Exclude the pictures, and otherwise reproduce the data in full.

Source records
○ ○ ○ ○ ○

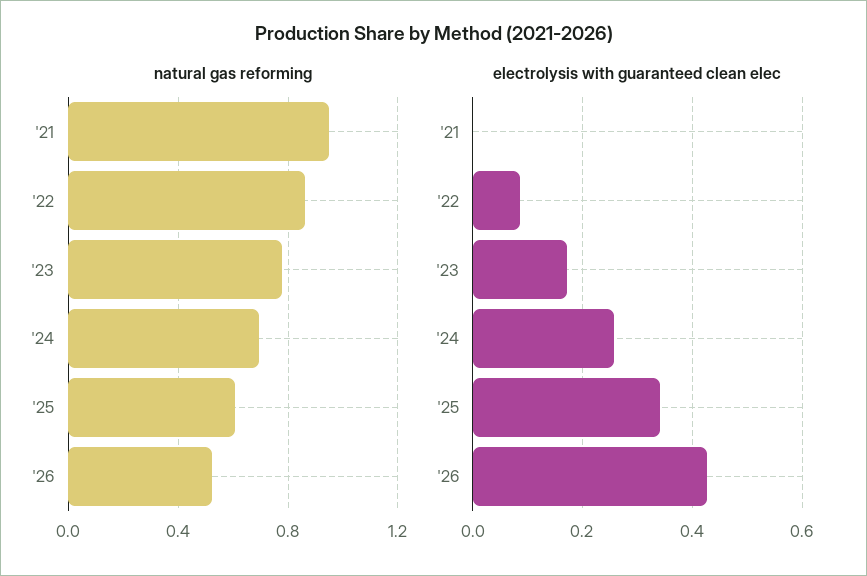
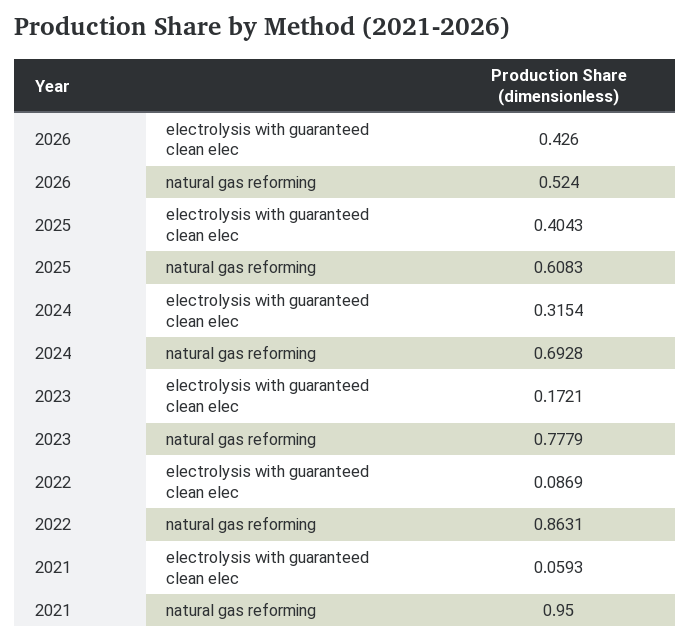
  {
    "natural gas reforming": {
      "'21": 0.95,
      "'22": 0.8631,
      "'23": 0.7779,
      "'24": 0.6928,
      "'25": 0.6083,
      "'26": 0.524
    },
    "electrolysis with guaranteed clean elec": {
-     "'21": 0,
+     "'21": 0.0593,
      "'22": 0.0869,
      "'23": 0.1721,
-     "'24": 0.26,
+     "'24": 0.3154,
-     "'25": 0.34,
+     "'25": 0.4043,
      "'26": 0.426
    }
  }

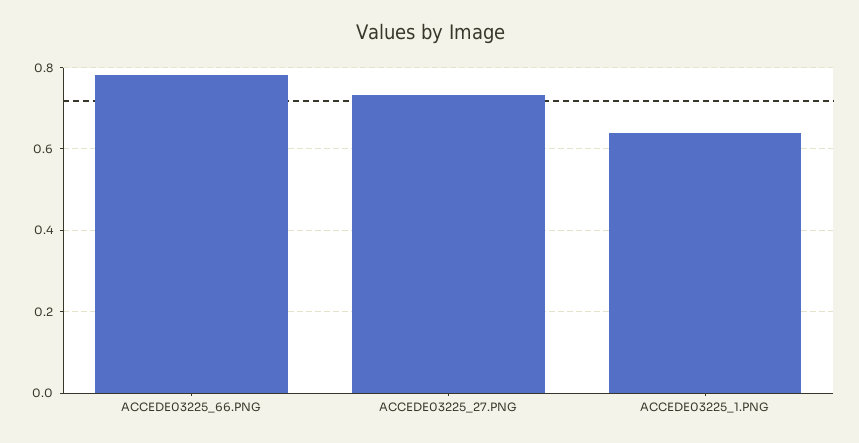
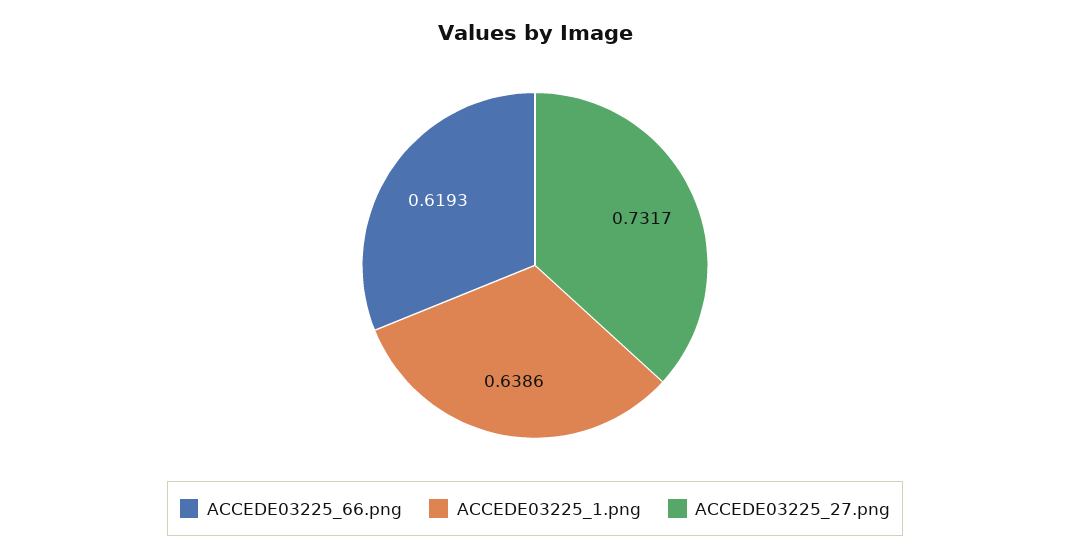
  {
-   "ACCEDE03225_66.PNG": 0.78,
+   "ACCEDE03225_66.PNG": 0.6193,
    "ACCEDE03225_27.PNG": 0.7317,
    "ACCEDE03225_1.PNG": 0.6386
  }

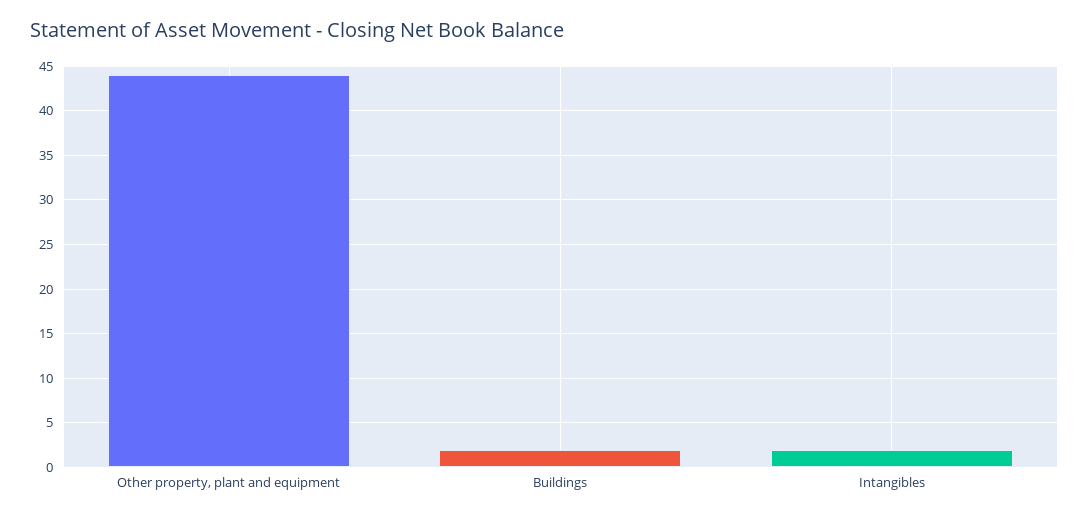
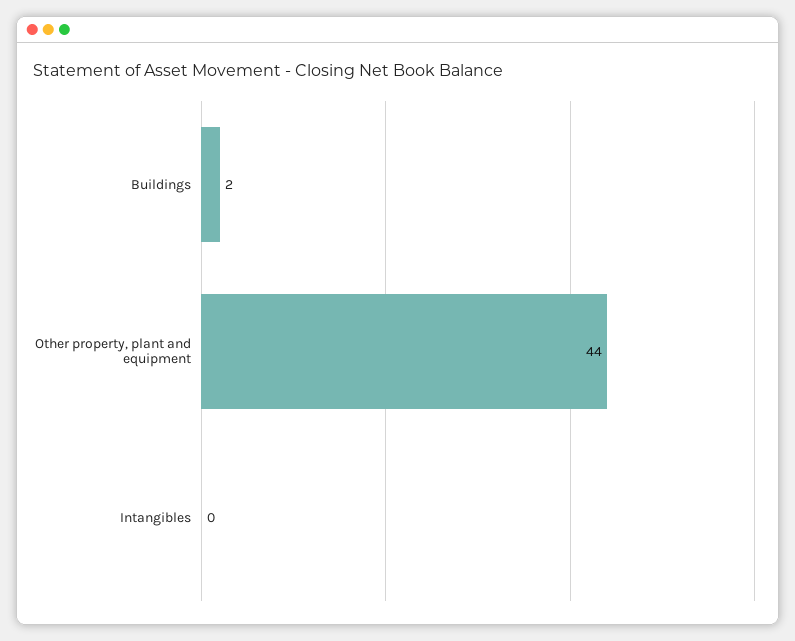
  {
    "Other property, plant and equipment": 44,
    "Buildings": 2,
-   "Intangibles": 2
+   "Intangibles": 0
  }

○ ○ ○ ○ ○

Solution:
  {
    "natural gas reforming": {
      "'21": 0.95,
      "'22": 0.8631,
      "'23": 0.7779,
      "'24": 0.6928,
      "'25": 0.6083,
      "'26": 0.524
    },
    "electrolysis with guaranteed clean elec": {
-     "'21": 0,
+     "'21": 0.0593,
      "'22": 0.0869,
      "'23": 0.1721,
-     "'24": 0.26,
+     "'24": 0.3154,
-     "'25": 0.34,
+     "'25": 0.4043,
      "'26": 0.426
    }
  }

  {
-   "ACCEDE03225_66.PNG": 0.78,
+   "ACCEDE03225_66.PNG": 0.6193,
    "ACCEDE03225_27.PNG": 0.7317,
    "ACCEDE03225_1.PNG": 0.6386
  }

  {
    "Other property, plant and equipment": 44,
    "Buildings": 2,
-   "Intangibles": 2
+   "Intangibles": 0
  }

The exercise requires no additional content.